Midwest Beef Summit to feature “best of the best” in beef production industry

August 4, 2019 | 3:15 am

Updated August 2, 2019 | 9:27 pm

The Midwest Beef Summit will take place at the Owensboro Convention Center on August 27.

The Midwest Beef Summit will take place at the Owensboro Convention Center on August 27. According to officials running the event, the summit serves as an educational program designed to help beef producers manage and select cattle suited for long-term production in today’s “challenging marketplace.”

The event is titled “Midwest Beef Summit – Building the Profitable Cow” and Hancock County Cooperative Extension Service Ag and Resource Agent Evan Tate said that’s what the summit will primarily focus on–profitability.

“We will focus heavily on cow longevity–how to keep cows living longer and being productive,” he said. “We’re trying to help producers raise and develop beef production.”

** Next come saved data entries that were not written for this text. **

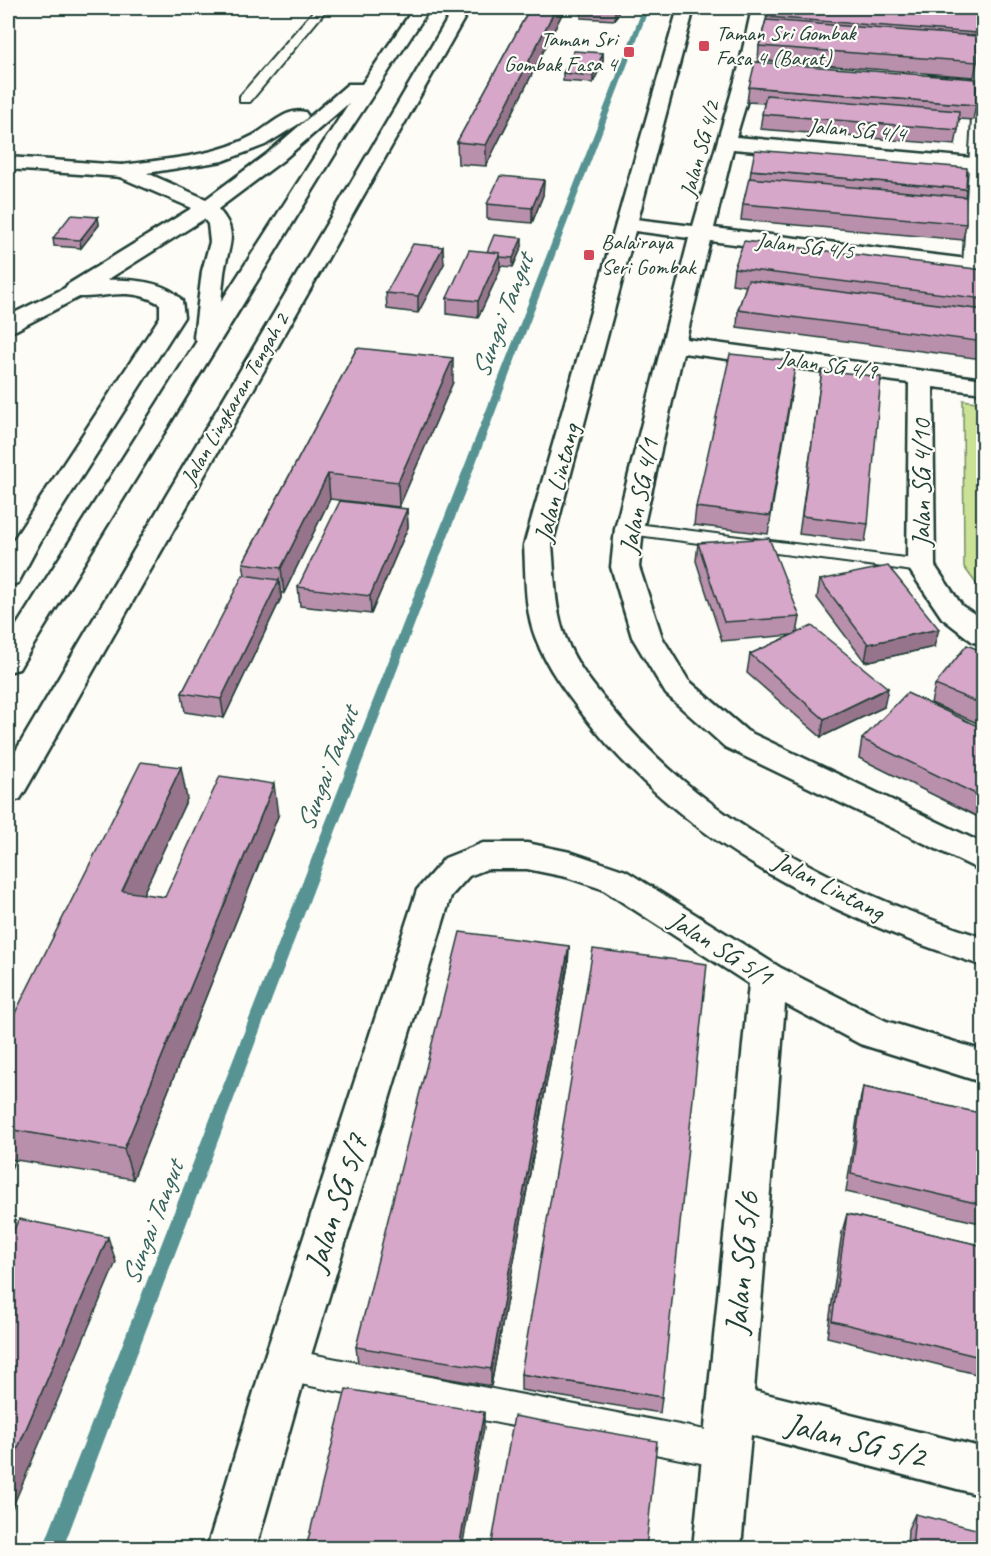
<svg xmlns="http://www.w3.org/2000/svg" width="991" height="1556" font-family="Caveat,sans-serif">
  <rect width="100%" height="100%" fill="#fdfcf7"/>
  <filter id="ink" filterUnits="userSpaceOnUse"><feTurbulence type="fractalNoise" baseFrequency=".0167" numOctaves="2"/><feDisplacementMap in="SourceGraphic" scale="12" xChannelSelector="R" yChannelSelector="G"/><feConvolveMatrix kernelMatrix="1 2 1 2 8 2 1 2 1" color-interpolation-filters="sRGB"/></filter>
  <g filter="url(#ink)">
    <path fill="#cbe196" stroke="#758f65" stroke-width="1.5" d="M 963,400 L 983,403 L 983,593 L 964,567 Z"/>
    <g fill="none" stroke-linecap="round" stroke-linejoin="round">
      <path fill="#569392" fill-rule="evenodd" d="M 643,8 L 649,8 L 63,1548 L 43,1548 Z"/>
      <g stroke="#1f3d34" stroke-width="4">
        <g id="lane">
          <path d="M 316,8 L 328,8 L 250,102 L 240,102 L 240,96 Z"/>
          <path d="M 980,15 L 984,16 L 984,173 L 979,266 L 971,271 L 963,266 L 974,85 L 974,19 Z"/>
          <path d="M 629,523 L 921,560 L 928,562 L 931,566 L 928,570 L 921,572 L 622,533 L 619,529 L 622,525 Z"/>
          <path d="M 285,1349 L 726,1434 L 738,1439 L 743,1451 L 738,1463 L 726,1468 L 285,1381 L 273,1376 L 269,1365 L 273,1354 Z"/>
        </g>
      </g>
      <g stroke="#1f3d34" stroke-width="5">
        <g id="street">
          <path d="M 752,8 L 768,8 L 757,67 L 736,137 L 984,159 L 984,171 L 733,149 L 714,228 L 984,261 L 984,275 L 710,241 L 686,339 L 984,379 L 984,393 L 933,387 L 935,566 L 962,606 L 984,620 L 984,644 L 973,642 L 942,618 L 907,566 L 909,383 L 683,353 L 643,529 L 639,567 L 662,637 L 688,680 L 747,731 L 984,844 L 984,872 L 725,747 L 666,694 L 632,637 L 611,567 L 615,529 L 689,238 L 627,230 L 619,229 L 616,224 L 619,219 L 627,218 L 693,226 L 739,67 Z"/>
          <path d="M 931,10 L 984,14 L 984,24 L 925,19 L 923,15 Z"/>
          <path d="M 931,75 L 984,79 L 984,90 L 925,85 L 922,81 Z"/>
          <path d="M 8,157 L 122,165 L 129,167 L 132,171 L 129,175 L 122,177 L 8,169 Z"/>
          <path d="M 75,283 L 83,285 L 86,290 L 83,295 L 16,330 L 8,332 L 8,316 Z"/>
          <path d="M 483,843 L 527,843 L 570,852 L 626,871 L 781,968 L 886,1021 L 984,1051 L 984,1083 L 860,1044 L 785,1004 L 754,1391 L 984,1448 L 984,1496 L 751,1435 L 741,1548 L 693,1548 L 749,984 L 602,889 L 566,877 L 527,869 L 487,869 L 469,876 L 451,896 L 308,1365 L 256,1548 L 207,1548 L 262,1365 L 417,890 L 445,858 Z"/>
        </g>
      </g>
      <g stroke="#1f3d34" stroke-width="5">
        <path id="secondary" d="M 678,8 L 694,8 L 552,545 C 555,577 554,609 566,639 C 576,665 593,685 611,707 C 703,822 845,893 984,938 L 984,966 C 833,918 683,844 584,716 C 566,693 547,668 536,639 C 524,609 526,577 524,545 Z"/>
      </g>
      <g stroke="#1f3d34" stroke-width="5">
        <g id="highway">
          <path d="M 414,8 L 430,8 L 348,133 L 23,662 L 19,669 L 8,672 L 8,639 L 197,341 L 194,337 L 202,271 L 210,242 L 208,224 L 204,219 L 107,280 C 130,279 168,281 182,301 L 184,317 L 40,542 L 18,583 L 8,586 L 8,551 L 12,542 L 160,317 L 160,304 C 124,283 99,303 67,295 L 64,290 L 67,285 L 192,208 L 115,175 L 112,171 L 115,167 L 122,165 C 165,159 213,157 252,136 C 268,128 286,107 305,112 L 308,116 L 305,120 L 265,145 L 223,161 L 147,173 L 206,199 L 268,153 L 348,84 L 362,84 ZM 349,103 L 221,302 C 222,292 223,282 224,273 C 228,245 240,233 218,209 L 282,161 Z"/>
          <path d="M 454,8 L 470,8 L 25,791 L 20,799 L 8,803 L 8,764 Z"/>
        </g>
      </g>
      <use href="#lane" fill="#fdfcf7" fill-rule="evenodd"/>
      <use href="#street" fill="#fdfcf7" fill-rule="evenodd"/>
      <use href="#secondary" fill="#fdfcf7" fill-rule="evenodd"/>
      <use href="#highway" fill="#fdfcf7" fill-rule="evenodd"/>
    </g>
    <g fill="#b890ac" stroke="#1f3d34" stroke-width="1.5">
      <path d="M 530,8 L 565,8 L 486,166 L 458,164 L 457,142 Z"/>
      <path d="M 582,8 L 620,8 L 615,20 L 581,18 Z"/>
      <path d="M 769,8 L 977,33 L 977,62 L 974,77 L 758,60 L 759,46 Z"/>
      <path d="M 603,53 L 603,61 L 593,83 L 563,81 L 563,73 Z"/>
      <path d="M 749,87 L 976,105 L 973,120 L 959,119 L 958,130 L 955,145 L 760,129 L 764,103 L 747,102 Z"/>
      <path d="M 751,170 L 966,189 L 965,197 L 966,224 L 963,240 L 741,220 L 743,204 L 750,178 Z"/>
      <path d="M 544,180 L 543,195 L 532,223 L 487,219 L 487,204 Z"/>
      <path d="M 984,181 L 984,207 L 983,185 Z"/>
      <path d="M 98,217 L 99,225 L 81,248 L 54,246 L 53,238 Z"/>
      <path d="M 522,246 L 513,267 L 500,266 L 500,270 L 478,318 L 447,314 L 447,298 L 487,252 Z"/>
      <path d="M 444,264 L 418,313 L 387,309 L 386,293 Z"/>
      <path d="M 734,268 L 984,270 L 984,354 L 982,359 L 737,327 L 738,310 L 746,286 L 732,284 Z"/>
      <path d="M 357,348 L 453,382 L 399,507 L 330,499 L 284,593 L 281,593 L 281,598 L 224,718 L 185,712 L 182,693 L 245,575 L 243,563 Z"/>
      <path d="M 822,370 L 868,524 L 865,542 L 799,534 Z"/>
      <path d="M 794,378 L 768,534 L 694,525 L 696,507 Z"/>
      <path d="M 407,509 L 408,527 L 371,614 L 300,606 L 298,587 Z"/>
      <path d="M 698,543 L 800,617 L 797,633 L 884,707 L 821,737 L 747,673 L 750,654 L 792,635 L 722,641 L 696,561 Z"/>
      <path d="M 820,580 L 934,647 L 865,662 L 817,598 Z"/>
      <path d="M 984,652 L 984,726 L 931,703 L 935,685 Z"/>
      <path d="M 984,729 L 984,820 L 859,758 L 862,739 Z"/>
      <path d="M 187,799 L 143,894 L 165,897 L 278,816 L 133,1179 L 10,1159 L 13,1164 L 8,1175 L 8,1027 Z"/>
      <path d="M 569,946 L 568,965 L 491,1386 L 358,1363 L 356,1347 Z"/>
      <path d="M 863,1087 L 984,1114 L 984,1224 L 846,1192 L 859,1106 Z"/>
      <path d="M 847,1214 L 984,1246 L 984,1376 L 827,1337 L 842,1232 Z"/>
      <path d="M 521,1374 L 662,1397 L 660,1413 L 521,1390 Z"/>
      <path d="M 915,1514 L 984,1548 L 907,1548 L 908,1529 Z"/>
    </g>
    <g fill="#96758c" stroke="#1f3d34" stroke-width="1.5">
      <path d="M 556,8 L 565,8 L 486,166 L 486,145 Z"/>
      <path d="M 615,8 L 620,8 L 615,20 Z"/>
      <path d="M 603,53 L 603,61 L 593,83 L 593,76 Z"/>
      <path d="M 544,180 L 543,195 L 532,223 L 532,208 Z"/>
      <path d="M 98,217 L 99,225 L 81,248 L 80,240 Z"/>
      <path d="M 522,238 L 522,246 L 513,267 L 513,258 Z"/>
      <path d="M 443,247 L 444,264 L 418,313 L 418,296 Z"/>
      <path d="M 500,253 L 500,270 L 478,318 L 478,301 Z"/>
      <path d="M 453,358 L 453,382 L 399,507 L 398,482 Z"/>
      <path d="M 328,474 L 330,499 L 284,593 L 281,568 Z"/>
      <path d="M 407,509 L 408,527 L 371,614 L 370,596 Z"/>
      <path d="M 279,580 L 281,598 L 224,718 L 221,699 Z"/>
      <path d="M 939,629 L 934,647 L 865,662 L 868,644 Z"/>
      <path d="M 888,688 L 884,707 L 821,737 L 824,719 Z"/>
      <path d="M 181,767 L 187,799 L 130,922 L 122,891 Z"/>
      <path d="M 274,784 L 278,816 L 133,1179 L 124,1149 Z"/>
      <path d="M 569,946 L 568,965 L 491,1386 L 491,1369 Z"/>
      <path d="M 8,1151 L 13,1164 L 8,1175 Z"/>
      <path d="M 108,1237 L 116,1262 L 8,1518 L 8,1471 Z"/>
      <path d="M 484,1412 L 484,1428 L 462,1548 L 459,1548 Z"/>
    </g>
    <g fill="#d6a7c8" stroke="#1f3d34" stroke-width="1.5">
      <path d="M 530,8 L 556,8 L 486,145 L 457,142 Z"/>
      <path d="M 769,8 L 956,8 L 977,9 L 977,33 L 767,17 Z"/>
      <path d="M 766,20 L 977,36 L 977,62 L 759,46 Z"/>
      <path d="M 574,51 L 603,53 L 593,76 L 563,73 Z"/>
      <path d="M 755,62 L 976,79 L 976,105 L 749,87 Z"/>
      <path d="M 766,95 L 959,111 L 958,130 L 762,114 Z"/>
      <path d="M 755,150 L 967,168 L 966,189 L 751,170 Z"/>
      <path d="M 500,176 L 544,180 L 532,208 L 487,204 Z"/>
      <path d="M 749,178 L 966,197 L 966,224 L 743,204 Z"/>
      <path d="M 71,215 L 98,217 L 80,240 L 53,238 Z"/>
      <path d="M 494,235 L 522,238 L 513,258 L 500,257 L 500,253 L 487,252 Z"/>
      <path d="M 744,241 L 984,270 L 984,299 L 734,268 Z"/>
      <path d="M 413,244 L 443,247 L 418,296 L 386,293 Z"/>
      <path d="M 469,250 L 500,253 L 478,301 L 447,298 Z"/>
      <path d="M 748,280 L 984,310 L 984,342 L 738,310 Z"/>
      <path d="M 357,348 L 453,358 L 398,482 L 328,474 L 281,568 L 243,563 Z"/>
      <path d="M 730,354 L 796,361 L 770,516 L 696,507 Z"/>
      <path d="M 822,370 L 881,377 L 868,524 L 802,516 Z"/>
      <path d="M 340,501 L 407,509 L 370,596 L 298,587 Z"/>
      <path d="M 769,538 L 800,617 L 724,622 L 698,543 Z"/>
      <path d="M 888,566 L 939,629 L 868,644 L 820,580 Z"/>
      <path d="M 243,575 L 279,580 L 221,699 L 182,693 Z"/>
      <path d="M 812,626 L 888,688 L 824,719 L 750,654 Z"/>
      <path d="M 967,645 L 984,652 L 984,705 L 935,685 Z"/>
      <path d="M 907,693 L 984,729 L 984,798 L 862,739 Z"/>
      <path d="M 141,762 L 181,767 L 122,891 L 165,897 L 220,776 L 274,784 L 124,1149 L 8,1129 L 8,1027 Z"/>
      <path d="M 460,932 L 569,946 L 491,1369 L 356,1347 Z"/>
      <path d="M 593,949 L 707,964 L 662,1397 L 521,1374 Z"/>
      <path d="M 863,1087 L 984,1114 L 984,1205 L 851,1174 Z"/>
      <path d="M 847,1214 L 984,1246 L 984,1358 L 832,1321 Z"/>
      <path d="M 19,1219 L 108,1237 L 8,1471 L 8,1242 Z"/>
      <path d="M 346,1389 L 484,1412 L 459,1548 L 306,1548 Z"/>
      <path d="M 514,1416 L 657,1441 L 646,1548 L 491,1548 Z"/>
      <path d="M 915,1514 L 984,1531 L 984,1548 L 912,1548 Z"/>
    </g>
  </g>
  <g fill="#d1495b" stroke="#fdfcf7" stroke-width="2">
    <rect x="698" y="40" width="12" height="12" rx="3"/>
    <rect x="623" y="46" width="12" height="12" rx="3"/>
    <rect x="583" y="249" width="12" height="12" rx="3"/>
  </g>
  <g text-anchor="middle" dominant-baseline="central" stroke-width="4.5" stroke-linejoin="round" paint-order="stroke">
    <g font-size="22" fill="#1f3d34" stroke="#fdfcf7" text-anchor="start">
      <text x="716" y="33">Taman Sri Gombak<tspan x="716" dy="25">Fasa 4 (Barat)</tspan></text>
      <text x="617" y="39" text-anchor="end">Taman Sri<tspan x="617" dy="25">Gombak Fasa 4</tspan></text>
      <text x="601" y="242">Balairaya<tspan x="601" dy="25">Seri Gombak</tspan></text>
    </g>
    <g font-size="22" fill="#1f3d34" stroke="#fdfcf7">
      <text transform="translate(857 130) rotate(5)">Jalan SG 4/4</text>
      <text transform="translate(700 149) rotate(-75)">Jalan SG 4/2</text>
      <text transform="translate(805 246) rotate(7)">Jalan SG 4/5</text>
      <text transform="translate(828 365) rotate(8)">Jalan SG 4/9</text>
      <text transform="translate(235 399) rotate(-60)">Jalan Lingkaran Tengah 2</text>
    </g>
    <g font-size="26" fill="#1f3d34" stroke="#fdfcf7">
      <text transform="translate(557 483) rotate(-76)">Jalan Lintang</text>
      <text transform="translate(921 483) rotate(-90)">Jalan SG 4/10</text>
      <text transform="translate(639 496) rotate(-79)">Jalan SG 4/1</text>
      <text transform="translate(829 886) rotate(27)">Jalan Lintang</text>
      <text transform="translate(721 948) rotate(32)">Jalan SG 5/1</text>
    </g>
    <g font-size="27" font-style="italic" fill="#36615b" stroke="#fdfcf7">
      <text transform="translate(502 316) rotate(-69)">Sungai Tangut</text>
      <text transform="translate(327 769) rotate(-69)">Sungai Tangut</text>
      <text transform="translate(152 1223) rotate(-69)">Sungai Tangut</text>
    </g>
    <g font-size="32" fill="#1f3d34" stroke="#fdfcf7">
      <text transform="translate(336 1203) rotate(-72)">Jalan SG 5/7</text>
      <text transform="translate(742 1263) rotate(-85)">Jalan SG 5/6</text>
      <text transform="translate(856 1440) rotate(14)">Jalan SG 5/2</text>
    </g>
  </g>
  <rect width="991" height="1556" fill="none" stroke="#fdfcf7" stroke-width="30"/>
  <rect x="15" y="15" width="961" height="1526" fill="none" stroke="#1f3d34" stroke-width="2" filter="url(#ink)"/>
</svg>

According to Tate, Kentucky is the largest beef cattle state east of the Mississippi River and eleventh in the entire nation.

Tate said he scours the entire United States to find the “best of the best” when it comes to knowledge and innovation regarding successful beef production.

“I scour the countryside and go to multiple conferences. I went through a list of items I thought were relevant to the topic, put the list together, and found the ones who wrote the book on these topics,” he said. “That is my goal and we haven’t wavered on that one bit.”

Last year’s event saw beef producers from Nebraska, Minnesota and Kentucky, while this year’s event will feature speakers from Illinois, Indiana and Kentucky.

With a goal to present speakers who think ahead and “outside the box,” one of the big focuses for this year’s summit will be the use of technology in the beef production market.

“This is for someone who’s serious about being in the business long-term and who isn’t complacent in their own understanding,” he said. “The technological component is new to the countryside, one that’s a little outside the box, ahead of its time. But it helps producers know what’s coming, because it is.”

Over 200 people attended last year’s Midwest Beef Summit and Tate expects between 200 and 225 this year, he said.

“I always tell them, ‘I want you to leave with a headache,’” he said. “When that happens, we learn from it, and we go home learning how to [rework] our programs.”